> _EXTRACTED MATERIAL_:
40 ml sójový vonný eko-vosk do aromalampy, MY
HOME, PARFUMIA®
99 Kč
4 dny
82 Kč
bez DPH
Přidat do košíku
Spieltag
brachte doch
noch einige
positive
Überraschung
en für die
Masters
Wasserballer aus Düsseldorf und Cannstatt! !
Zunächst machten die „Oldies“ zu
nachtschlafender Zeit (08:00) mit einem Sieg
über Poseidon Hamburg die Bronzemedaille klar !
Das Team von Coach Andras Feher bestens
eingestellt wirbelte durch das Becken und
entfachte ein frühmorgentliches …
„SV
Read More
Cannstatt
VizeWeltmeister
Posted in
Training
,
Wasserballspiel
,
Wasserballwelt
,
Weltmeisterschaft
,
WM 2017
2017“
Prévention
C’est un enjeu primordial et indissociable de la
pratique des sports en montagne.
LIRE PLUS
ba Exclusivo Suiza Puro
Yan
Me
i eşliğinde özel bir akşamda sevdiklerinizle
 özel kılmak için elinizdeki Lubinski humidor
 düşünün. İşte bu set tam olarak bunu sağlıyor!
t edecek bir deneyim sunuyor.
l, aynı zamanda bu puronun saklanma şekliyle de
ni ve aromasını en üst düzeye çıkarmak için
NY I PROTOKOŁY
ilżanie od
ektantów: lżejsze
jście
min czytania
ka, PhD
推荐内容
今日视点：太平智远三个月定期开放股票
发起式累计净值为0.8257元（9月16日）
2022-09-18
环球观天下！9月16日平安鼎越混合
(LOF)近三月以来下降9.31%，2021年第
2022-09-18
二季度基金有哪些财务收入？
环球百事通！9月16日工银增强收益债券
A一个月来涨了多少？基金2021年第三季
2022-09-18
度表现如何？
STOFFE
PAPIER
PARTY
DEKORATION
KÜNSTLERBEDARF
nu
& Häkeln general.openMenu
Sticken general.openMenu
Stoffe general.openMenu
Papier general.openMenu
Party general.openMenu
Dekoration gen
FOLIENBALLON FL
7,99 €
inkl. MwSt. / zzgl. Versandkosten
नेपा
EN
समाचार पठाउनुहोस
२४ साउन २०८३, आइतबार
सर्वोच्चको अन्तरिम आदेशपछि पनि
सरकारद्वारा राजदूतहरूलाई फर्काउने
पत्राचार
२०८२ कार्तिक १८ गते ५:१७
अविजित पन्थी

> _WHAT THE EXERCISE ASKS_:
Put the lines from the start of the items through the line containing "Zunächst machten die", inclusive, into a JSON list of strings with one string per line. Leave out any blank lines.

> _YOUR SOLUTION_:
[
  "40 ml sójový vonný eko-vosk do aromalampy, MY",
  "HOME, PARFUMIA®",
  "99 Kč",
  "4 dny",
  "82 Kč",
  "bez DPH",
  "Přidat do košíku",
  "Spieltag",
  "brachte doch",
  "noch einige",
  "positive",
  "Überraschung",
  "en für die",
  "Masters",
  "Wasserballer aus Düsseldorf und Cannstatt! !",
  "Zunächst machten die „Oldies“ zu"
]